The Princess and I had a very traumatic choir practice the other night. The choir director for the Christmas carol service came (an important man who was far less interested in us than our normal choir director). The choir launched into various hymns (unknown to the Princess and me) in 5 parts. Sitting between the altos and the sopranos, with another three parts going on in the surrounding pews, and with no idea how to read music, I felt that I had zero chance of picking up any of the tunes. I was correct.
“Descant!” said the director. “What,” I hissed to the nice lady beside me, “is a descant?” Oh Lord.
Later one of the younger teenagers sang “Walking in the Air” alone. “That was lovely,” I said to her mother. Her mother repeated it to her and I heard her reply witheringly to her mother’s mortification “Anne, doesn’t even know what a descant is.”

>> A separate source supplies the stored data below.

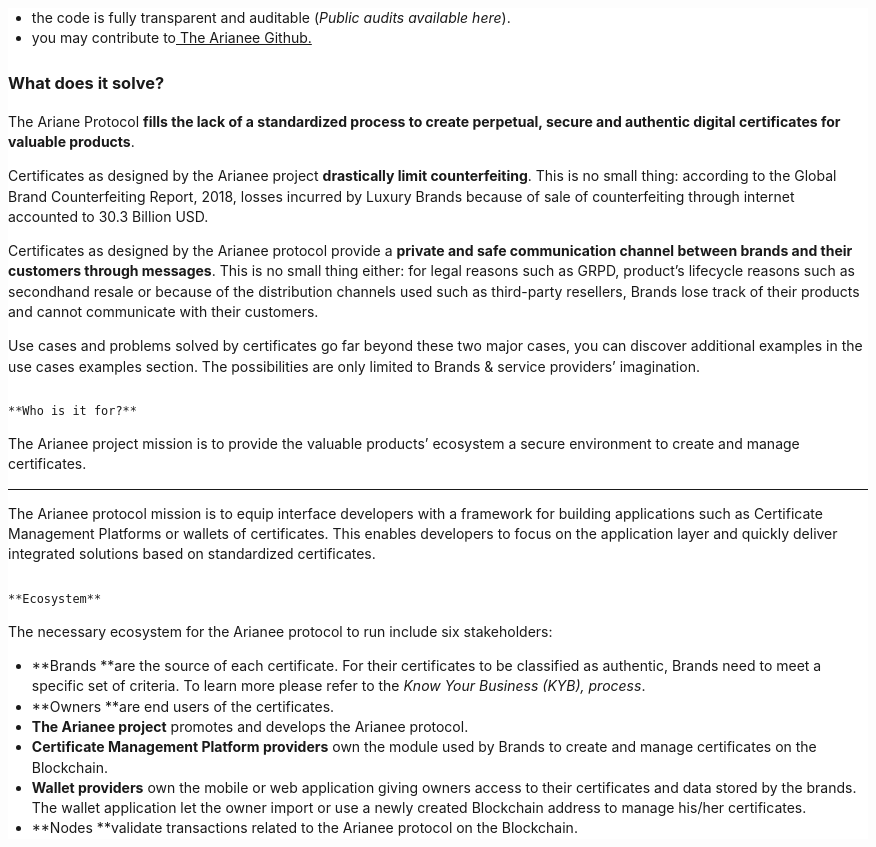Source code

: *    the code is fully transparent and auditable (_Public audits available here_).
*   you may contribute to[ The Arianee Github.](https://github.com/Arianee/ArianeeMaster)

### **What does it solve?**


The Ariane Protocol **fills the lack of a standardized process to create perpetual, secure and authentic digital certificates for valuable products**.

 

Certificates as designed by the Arianee project **drastically limit counterfeiting**. This is no small thing: according to the Global Brand Counterfeiting Report, 2018, losses incurred by Luxury Brands because of sale of counterfeiting through internet accounted to 30.3 Billion USD.

 

Certificates as designed by the Arianee protocol provide a **private and safe communication channel between brands and their customers through messages**. This is no small thing either: for legal reasons such as GRPD, product’s lifecycle reasons such as secondhand resale or because of the distribution channels used such as third-party resellers, Brands lose track of their products and cannot communicate with their customers.

 

Use cases and problems solved by certificates go far beyond these two major cases, you can discover additional examples in the use cases examples section. The possibilities are only limited to Brands & service providers’ imagination.


### 
    **Who is it for?**

The Arianee project mission is to provide the valuable products’ ecosystem a secure environment to create and manage certificates.

** **

The Arianee protocol mission is to equip interface developers with a framework for building applications such as Certificate Management Platforms or wallets of certificates. This enables developers to focus on the application layer and quickly deliver integrated solutions based on standardized certificates.


### 
    **Ecosystem**

The necessary ecosystem for the Arianee protocol to run include six stakeholders:

 



*   **Brands **are the source of each certificate. For their certificates to be classified as authentic, Brands need to meet a specific set of criteria. To learn more please refer to the _Know Your Business  (KYB), process_.
*   **Owners **are end users of the certificates.
*   **The Arianee project** promotes and develops the Arianee protocol.
*   **Certificate Management Platform providers** own the module used by Brands to create and manage certificates on the Blockchain.
*   **Wallet providers** own the mobile or web application giving owners access to their certificates and data stored by the brands. The wallet application let the owner import or use a newly created Blockchain address to manage his/her certificates.
*   **Nodes **validate transactions related to the Arianee protocol on the Blockchain.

The carol service is on Christmas Eve. The Princess and I are nervous. I think only prayer can help us now.
tabliope says
How rude!
I wish you greatness or that you are so comically awful that people will talk about it for years to come, along with your ignorance of the descant.
Peggy says
Ask your friend Google. He knows everything.
I have sang in a choir myself as a teenager without knowing how to read music. The only concert i ever did was in psychiatric hospital for Christmas (don’t laugh). I guess the audience did not mind.
disgruntled says
They do sound an unwelcoming bunch. Our choir is happy to have anyone join and it’s a bonus if they’re not actually deaf. Plus we get home baking in the interval.
Jennifer says
How many tenors does it take to change a lightbulb?
100. One to change the bulb and 99 to say”why wasn’t I asked?”
belgianwaffle says
Tabliope, I fear the latter…
Peggy, not laughing, no indeed, far be it from me etc.
Disgruntled, I think we just joined at the wrong time of the year.
Jennifer, yes, we have seen some of that in our choir alright.
Oh everyone, it’s tonight. Keep your fingers crossed for us.
BroLo says
My dad can’t carry a note in a bucket, but he sings every hymn with gusto. The sister who tried to instill the spirit of Vatican II in our parish by teaching us those awful Ray Repp and Carey Landry hymns told us that God didn’t care how good our voices were, but only that we gave it our all. Some choir directors are apparently not of the same mind as God.
Praxis says
How did it go?
belgianwaffle says
BroLo, very much not in the same spirit. However, as you and Praxis will be glad to hear, it was alright on the night. Broadly.